** Source text follows **

This power cost calculator estimates any electrical appliance's total energy usage and annual running cost.
All you need to enter is:
1) How much power the appliance draws in Watts. You can find this on most compliance plates, as pictured here.
2) Your electricity tariff in cents per kWh. You can find this on your electricity bill. Enter 25 if you don't have one handy.
3) An estimate of how often the appliance is used.
Appliance Electricity Cost Calculator:
Two Other Ways To Calculate Your Electricity Costs
The above electricity usage calculator is quick, free, and easy to use. But it also has low accuracy (as it is based solely on estimates), and it cannot log actual energy usage over time. As the saying goes: garbage in, garbage out - so please be careful when entering your data!
For these reasons, we sell several devices to calculate the cost of running your appliances with much greater ease and accuracy. Here are the two main types:
The Reduction Revolution Power Meter is one of our most popular products. It calculates instantaneous power usage (Watts), energy usage (kWh over time), cost, and much more.
Our range of Wireless Energy Monitors takes things a step further. They monitor your entire household's energy usage from one device!
Tips When Calculating Appliance Running Costs
Some appliances can be switched on 24/7 but only draw power for some of this time. For example, a refrigerator's compressor may only draw power for 8 to 12 hours per day. You can either make an estimate based on your observations or use a plug-in power meter.
For other appliances, the power usage can vary a lot. For example, a dishwasher may use 2400W when heating, 50W when pumping water, and 5W on standby. Estimating an 'average power' for these appliances can be tricky. Any device that goes through a 'cycle' is best measured with a power meter.
We think it's easier to calculate energy usage in terms of 'days per week' and 'weeks per year' rather than say 'days per year' or 'hours or year'. Strictly speaking, there are 52 weeks and one day in a non-leap year. For simplicity, our calculator ignores this and bases a year on 52 weeks (364 days) only. For example, many devices operate for five days per week, and many people take a holiday for two weeks per year.

** End of Source text **
** Input data follows **

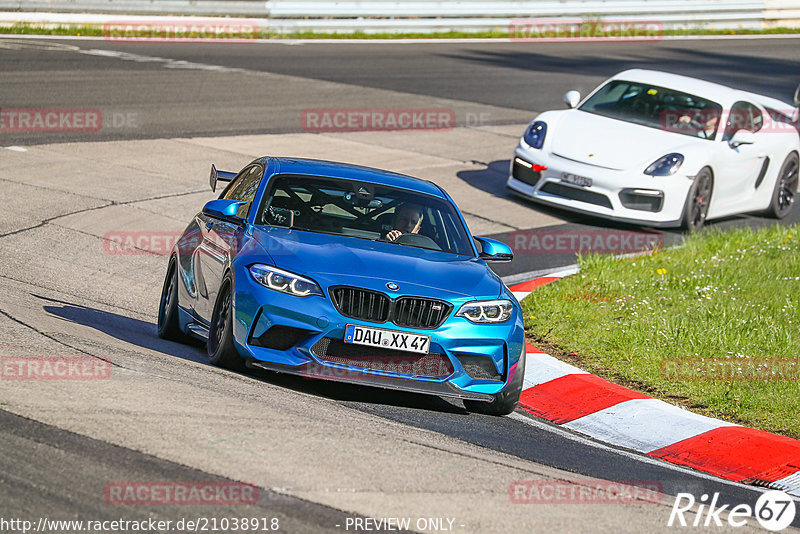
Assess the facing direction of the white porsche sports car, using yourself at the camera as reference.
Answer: facing the viewer and to the left of the viewer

** End of Input data **

Exercise instructions ▸
a) According to the text on calculating appliance electricity costs, what three things must a user enter into the calculator?
b) Extend the text on calculating appliance electricity costs, starting after its final sentence.
The material has no role in any of this.

Expected results ▸
a)
1. How much power the appliance draws, in Watts
2. The electricity tariff, in cents per kWh
3. An estimate of how often the appliance is used

b)
Example Energy Cost Calculations
Here are some example calculations for everyday appliances. Enter them in our calculator at the top of this page, change the inputs, and see the impact. These examples assume an electricity tariff of 25 cents per kWh.
|Pool Pump (1,200W)||8h/day||$873.60|
|Fridge / Freezer (140W)||10h/day||$127.40|
|Halogen Downlight (65W*)||6h/day||$35.50|
|LED Downlight (7.5W)||6h/day||$4.10|
|TV (100W on)||5h/day||$45.50|
|TV (5W in standby)||19h/day||$8.65|
|Ducted Air Con (4,500W)||6h/day, 24wk/yr||$1134.00|
|Split System AC (1,100W)||6h/day, 24wk/yr||$277.20|
|Efficient Ceiling Fan (11W)||8h/day, 24wk/yr||$3.70|
|Clothes Dryer (2400W)||6h/wk, 50wk/yr||$180.00|
|Fan Heater (1800W)||4h/day, 12wk/yr||$151.20|
|Foot Mat Heater (100W)||6h/day, 12wk/yr||$8.40|
|Electric Stove on Simmer (600W)||1h/day, 5day/wk||$39.00|
|Billyboil Thermal Cooker (0W)||1h/day, 5day/wk||$0!|
*A 50W halogen light bulb loses an extra 15W in the transformer. A loss that goes down to just 1 or 2W when you switch to an LED MR16 light bulb.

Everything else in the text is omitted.